[Supplied information]
· · ·
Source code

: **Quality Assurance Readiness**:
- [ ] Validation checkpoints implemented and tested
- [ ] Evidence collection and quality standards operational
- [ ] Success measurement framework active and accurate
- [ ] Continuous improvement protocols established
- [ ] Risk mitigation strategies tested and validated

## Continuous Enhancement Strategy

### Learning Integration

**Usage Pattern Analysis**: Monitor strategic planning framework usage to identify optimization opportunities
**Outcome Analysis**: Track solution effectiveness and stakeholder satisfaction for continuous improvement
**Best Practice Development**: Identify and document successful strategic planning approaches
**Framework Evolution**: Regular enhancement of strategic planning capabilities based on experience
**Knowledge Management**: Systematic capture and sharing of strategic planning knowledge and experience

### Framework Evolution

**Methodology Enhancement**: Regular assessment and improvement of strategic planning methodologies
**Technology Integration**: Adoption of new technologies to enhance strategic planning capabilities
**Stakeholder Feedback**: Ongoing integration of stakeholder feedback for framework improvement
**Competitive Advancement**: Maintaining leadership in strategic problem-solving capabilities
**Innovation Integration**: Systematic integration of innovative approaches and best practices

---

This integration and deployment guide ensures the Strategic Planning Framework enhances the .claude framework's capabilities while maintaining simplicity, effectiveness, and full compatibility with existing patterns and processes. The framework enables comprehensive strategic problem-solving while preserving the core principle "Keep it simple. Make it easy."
· · ·
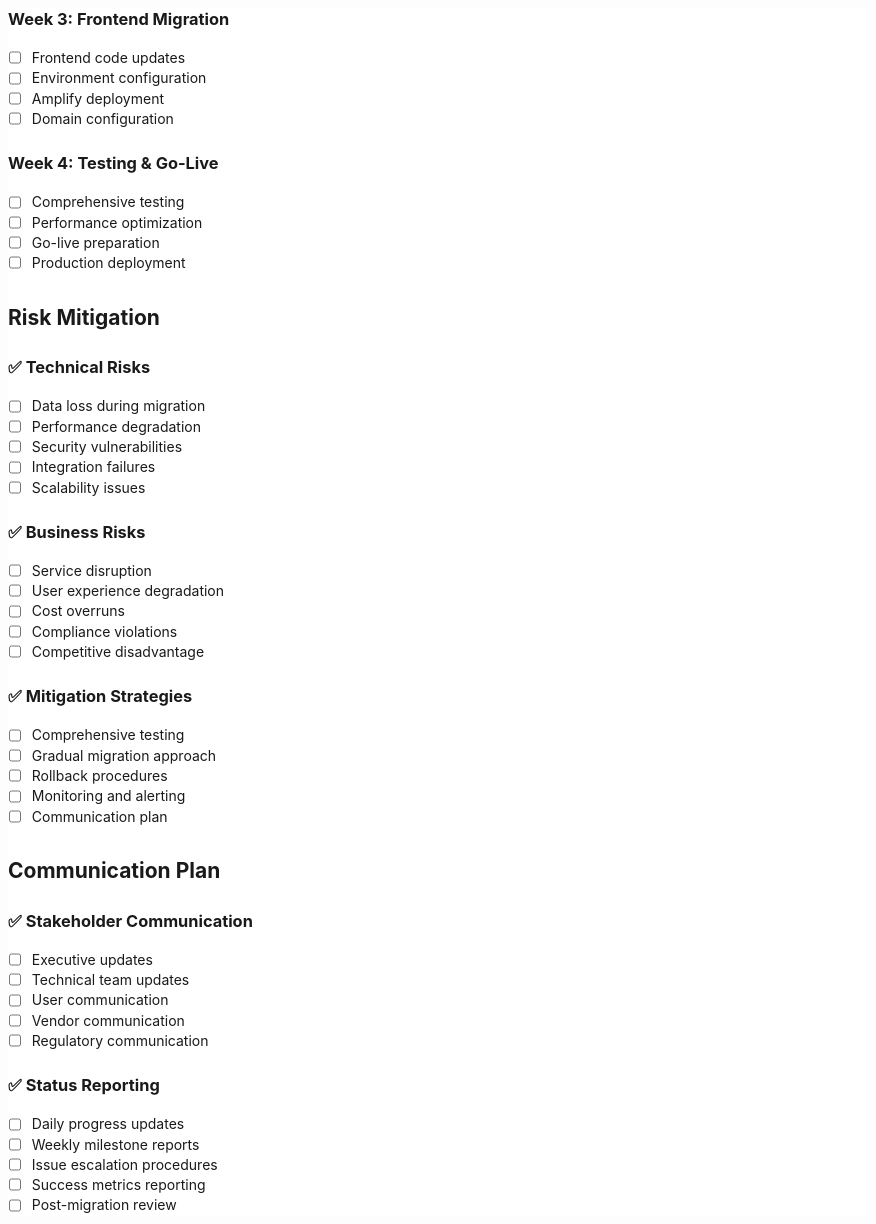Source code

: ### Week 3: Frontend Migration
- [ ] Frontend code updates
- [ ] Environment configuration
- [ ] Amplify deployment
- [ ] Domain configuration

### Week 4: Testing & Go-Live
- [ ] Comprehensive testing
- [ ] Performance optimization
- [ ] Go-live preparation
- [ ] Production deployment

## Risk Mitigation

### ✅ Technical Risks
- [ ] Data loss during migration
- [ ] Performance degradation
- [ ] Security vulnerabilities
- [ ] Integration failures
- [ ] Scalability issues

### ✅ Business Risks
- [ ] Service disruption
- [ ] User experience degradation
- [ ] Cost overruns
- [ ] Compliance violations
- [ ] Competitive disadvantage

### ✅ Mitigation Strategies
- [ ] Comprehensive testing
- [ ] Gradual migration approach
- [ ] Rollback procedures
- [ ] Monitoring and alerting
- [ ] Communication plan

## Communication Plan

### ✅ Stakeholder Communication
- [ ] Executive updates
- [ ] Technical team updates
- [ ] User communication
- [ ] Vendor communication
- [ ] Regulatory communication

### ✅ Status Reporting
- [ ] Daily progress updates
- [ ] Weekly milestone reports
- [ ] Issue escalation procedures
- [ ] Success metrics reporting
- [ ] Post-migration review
· · ·
[What to do] Your answer must be the lines above from the one containing "- [ ] Production deployment" to the one containing "- [ ] Post-migration review", both included, restated word for word.

[Answer space]
- [ ] Production deployment

## Risk Mitigation

### ✅ Technical Risks
- [ ] Data loss during migration
- [ ] Performance degradation
- [ ] Security vulnerabilities
- [ ] Integration failures
- [ ] Scalability issues

### ✅ Business Risks
- [ ] Service disruption
- [ ] User experience degradation
- [ ] Cost overruns
- [ ] Compliance violations
- [ ] Competitive disadvantage

### ✅ Mitigation Strategies
- [ ] Comprehensive testing
- [ ] Gradual migration approach
- [ ] Rollback procedures
- [ ] Monitoring and alerting
- [ ] Communication plan

## Communication Plan

### ✅ Stakeholder Communication
- [ ] Executive updates
- [ ] Technical team updates
- [ ] User communication
- [ ] Vendor communication
- [ ] Regulatory communication

### ✅ Status Reporting
- [ ] Daily progress updates
- [ ] Weekly milestone reports
- [ ] Issue escalation procedures
- [ ] Success metrics reporting
- [ ] Post-migration review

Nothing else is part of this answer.